● УСЛОВИЯ УПРАЖНЕНИЯ
1/ Согласно отрывку о беседах с Керенским, где Альбер Тома и автор обедали вечером 25 апреля?
2/ Продолжите отрывок о беседах с Керенским, начав сразу после его последней фразы.

● ПРЕДЛОЖЕННЫЙ ОТРЫВОК
Поддерживаемый Бьюкененом, Альбер Тома категорически высказывается за Керенского:
-- Вся сила русской демократии в ее революционном порыве. Керенский один не способен создать с Советом правительства, достойного доверия.

Среда, 25 апреля

Мы обедали сегодня вечером, Альбер Тома и я, в английском посольстве. Но уже в пол-восьмого Тома появляется на пороге моего кабинета: он пришел сообщить мне длинную беседу, которую он имел сегодня пополудни с Керенским и главной темой которой был пересмотр «целей войны».
Керенский энергично настаивал на необходимости приступить к такому пересмотру, согласно постановлению Совета; он полагает, что союзные правительства потеряют всякий кредит в глазах русской демократии, если они не откажутся открыто от своей программы аннексий и контрибуций.
-- Признаюсь, — говорит мне Альбер Тома, — что на меня произвело сильное впечатление сила его аргументов и пыл, с каким он их защищал…
Затем Тома, пользуясь метафорой, которой недавно пользовался Кашен, Тома заключил:
-- Мы будем вынуждены выбросить балласт.
Но уже около восьми часов. Мы отправляемся в английское посольство.
Другие приглашенные: князь Сергей Белосельский с супругой, княгиня Мария Трубецкая, г. и г-жа Половцовы и пр.

● ПРЕДСТАВЛЕННЫЕ ДАННЫЕ
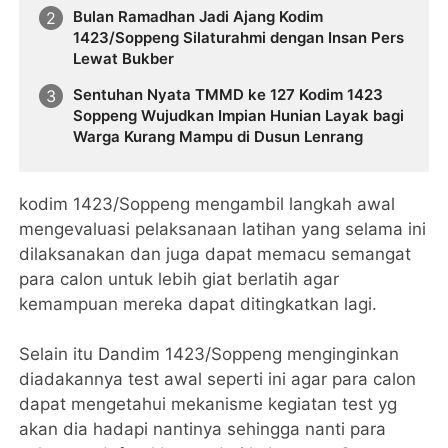
Bulan Ramadhan Jadi Ajang Kodim
1423/Soppeng Silaturahmi dengan Insan Pers
Lewat Bukber
Sentuhan Nyata TMMD ke 127 Kodim 1423
Soppeng Wujudkan Impian Hunian Layak bagi
Warga Kurang Mampu di Dusun Lenrang
kodim 1423/Soppeng mengambil langkah awal
mengevaluasi pelaksanaan latihan yang selama ini
dilaksanakan dan juga dapat memacu semangat
para calon untuk lebih giat berlatih agar
kemampuan mereka dapat ditingkatkan lagi.
Selain itu Dandim 1423/Soppeng menginginkan
diadakannya test awal seperti ini agar para calon
dapat mengetahui mekanisme kegiatan test yg
akan dia hadapi nantinya sehingga nanti para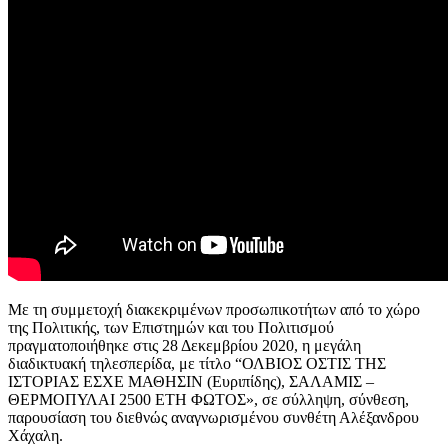
Με τη συμμετοχή διακεκριμένων προσωπικοτήτων από το χώρο
της Πολιτικής, των Επιστημών και του Πολιτισμού
πραγματοποιήθηκε στις 28 Δεκεμβρίου 2020, η μεγάλη
διαδικτυακή τηλεσπερίδα, με τίτλο “ΟΛΒΙΟΣ ΟΣΤΙΣ ΤΗΣ
ΙΣΤΟΡΙΑΣ ΕΣΧΕ ΜΑΘΗΣΙΝ (Ευριπίδης), ΣΑΛΑΜΙΣ –
ΘΕΡΜΟΠΥΛΑΙ 2500 ΕΤΗ ΦΩΤΟΣ», σε σύλληψη, σύνθεση,
παρουσίαση του διεθνώς αναγνωρισμένου συνθέτη Αλέξανδρου
Χάχαλη.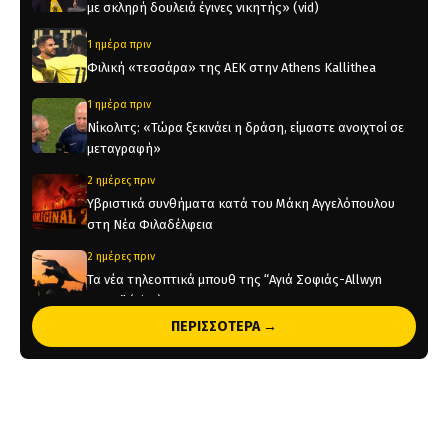
με σκληρή δουλειά έγινες νικητής» (vid)
1 ημέρα πριν
Φιλική «τεσσάρα» της ΑΕΚ στην Athens Kallithea
1 ημέρα πριν
Νίκολιτς: «Τώρα ξεκινάει η δράση, είμαστε ανοιχτοί σε
μεταγραφή»
2 ημέρες πριν
Υβριστικά συνθήματα κατά του Μάκη Αγγελόπουλου
στη Νέα Φιλαδέλφεια
2 ημέρες πριν
Τα νέα τηλεοπτικά μπουθ της “Αγιά Σοφιάς-Allwyn
Arena” (pics)
ΠΕΡΙΣΣΟΤΕΡΑ →
2 ημέρες πριν
Η ενδεκάδα της ΑΕΚ στο φιλικό με την Athens Kallithea
(pic)
2 ημέρες πριν
Στη μνήμη του Μιχάλη το φιλικό της ΑΕΚ με την Athens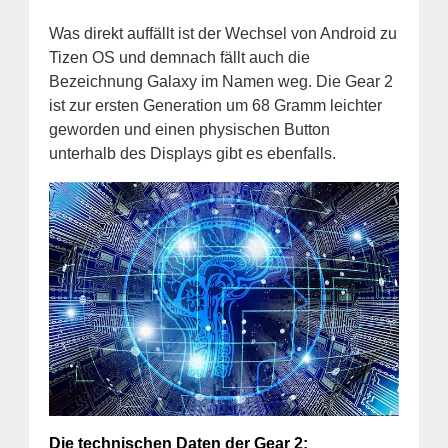
Was direkt auffällt ist der Wechsel von Android zu
Tizen OS und demnach fällt auch die
Bezeichnung Galaxy im Namen weg. Die Gear 2
ist zur ersten Generation um 68 Gramm leichter
geworden und einen physischen Button
unterhalb des Displays gibt es ebenfalls.
Die technischen Daten der Gear 2: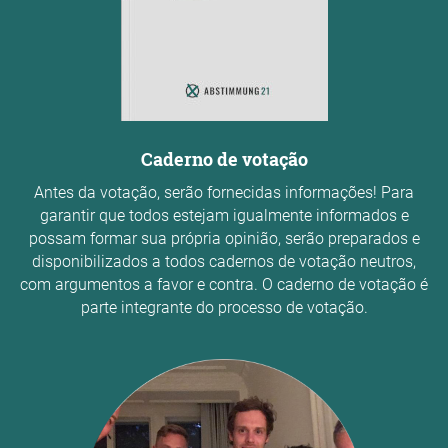
Caderno de votação
Antes da votação, serão fornecidas informações! Para
garantir que todos estejam igualmente informados e
possam formar sua própria opinião, serão preparados e
disponibilizados a todos cadernos de votação neutros,
com argumentos a favor e contra. O caderno de votação é
parte integrante do processo de votação.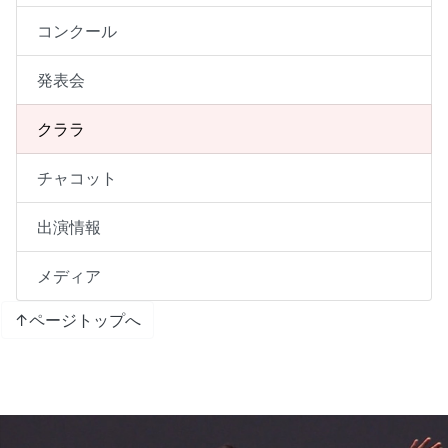
コンクール
発表会
クララ
チャコット
出演情報
メディア
↑ページトップへ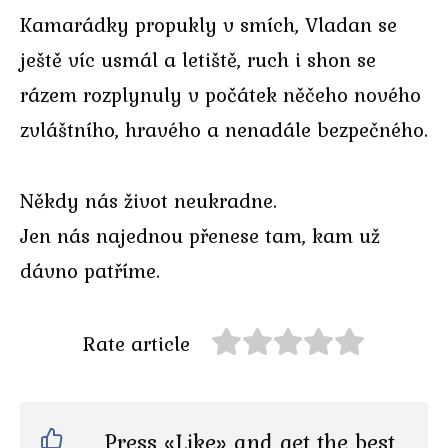
Kamarádky propukly v smích, Vladan se
ještě víc usmál a letiště, ruch i shon se
rázem rozplynuly v počátek něčeho nového
zvláštního, hravého a nenadále bezpečného.
Někdy nás život neukradne.
Jen nás najednou přenese tam, kam už
dávno patříme.
Rate article
Press «Like» and get the best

● ПИСЬМЕННЫЕ ОТВЕТЫ
1/ Они обедали в английском посольстве.

2/
Альбер Тома говорит любезности и нравится своим воодушевлением, своим остроумием, своим метким и колоритным языком, полным отсутствием позы.
Однако, раза два-три я замечаю, что его откровенность выиграла бы, если бы была скромнее, менее экспансивной, более замаскированной. Так, например, он слишком охотно подчеркивает свое революционное прошлое, свою роль в стачке железнодорожников в 1911 г., сладострастное удовлетворение, которое он испытывает, чувствуя себя здесь в атмосфере народного урагана. Может быть, он говорит так только для того, чтобы не казалось, будто он отрекается от своего политического прошлого.

Четверг, 26 апреля

Милюков меланхолично заявил мне сегодня утром:
-- А ваши социалисты не облегчают моей задачи.
Затем он рассказывает, что Керенский в Совете хвастается, что обратил их всех в свою веру, даже Альбера Тома, и что уже считает себя единственным хозяином внешней политики.
-- Так, например, знаете вы, какую он со мной сыграл штуку? Он напечатал в газетах в форме официозного «сообщения», что Временное Правительство готовит ноту к союзным державам с точным изложением своих взглядов на цели войны. И я, министр иностранных дел, из газет узнаю об этом мнимом решении Временного Правительства… Вот как со мной обращаются! Очевидно, стараются принудить… Я подниму сегодня вечером этот вопрос в совете министров.
Я оправдываю, как могу, поведение социалистических депутатов, приписывая им лишь примирительные мысли.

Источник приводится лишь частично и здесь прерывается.